We've recruited bona fide experts in the fields of exercise science and nutrition to help us answer 17 questions that have historically been ripe for speculation, guesswork and hearsay. So now, instead of listening to the advice of your training partner's friend's roommate's sister, you can be the one giving it. But one word of caution: You may find your standing among old wives seriously downgraded. So, what really happens when . . .
1) You don't wear a belt during heavy lifting? According to nutrition and exercise guru Chris Aceto, there are two sides to this coin. "If you don't use a belt when lifting heavy, you could possibly injure yourself because belts support the abdominal and lower back muscles -- the stabilizers of the trunk region," he says. "Paradoxically, when people start out training with a belt, they don't build those stabilizer muscles, so the risk of injury increases as the strength of other muscles increases." In other words, use a belt only to help prevent possible injury on your heavier sets, not to take the place of supporting muscles.
2) You eat too much or too little protein?
We all know that protein builds and maintains muscle (at least all m&f readers do it).
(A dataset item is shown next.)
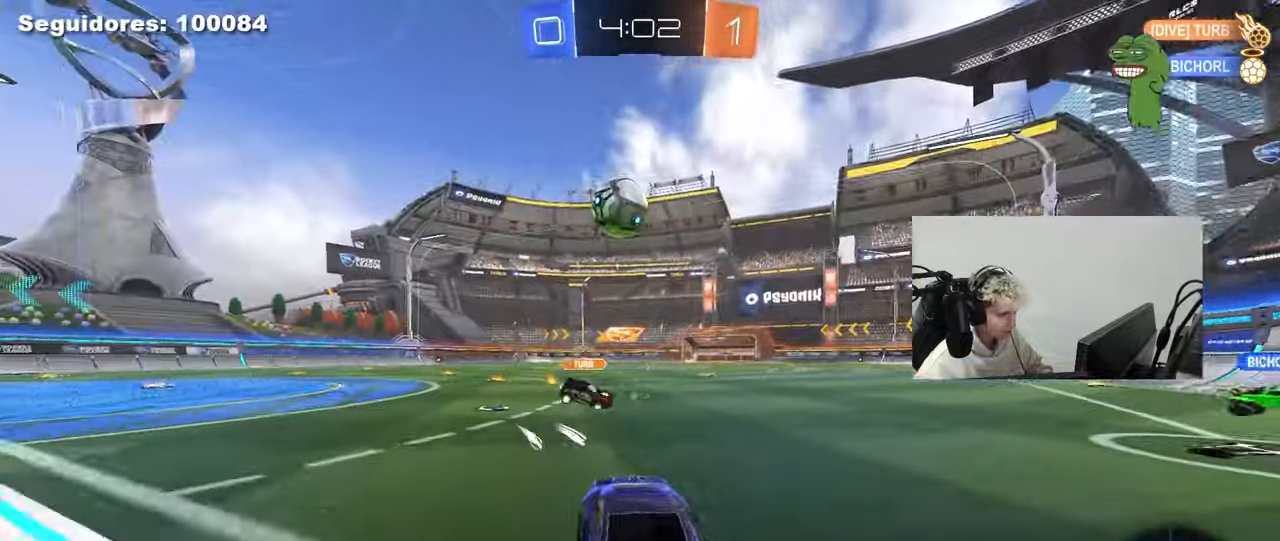
{"keys": ["d", "w"], "mouse": [], "mouse_move": "still", "events": [[167, "a", "down"], [167, "d", "up"], [200, "a", "up"], [300, "w", "down"], [400, "d", "down"]]}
So we do our best to get the right amount of protein to reach our personal fitness goals. But what happens on those days your meal schedule gets derailed?
Aceto explains: "If you eat too much protein, the excess is sent to the liver, changed to a sugar and used as fuel, stored as glycogen or stored as bodyfat. Many people don't realize that protein can be stored as fat. Conversely, if you eat too little protein, you fall into a negative nitrogen balance, meaning there aren't enough amino acids to make your muscles grow." All the more reason to keep a log of your daily nutrient intake. Try to stick to 1-1.5 grams of protein per pound of bodyweight daily.
3) You get less than eight hours of sleep?
Sleep deprivation has reached epidemic levels in the United States. While eight hours of work, eight hours of play and eight hours of sleep used to represent the magic triangle of balance in a person's day, our current version is an isosceles, with the sleep side getting ever shorter. What does this mean to you, the dedicated trainer?
"Sleep need is an individual thing," notes m&f Science Editor Jim Stoppani, PhD. "But research supports the fact that most people require between seven and nine hours. You should strive for at least seven; otherwise you risk perturbations in your hormone levels, like growth hormone, which seven hours tend to gain more bodyfat."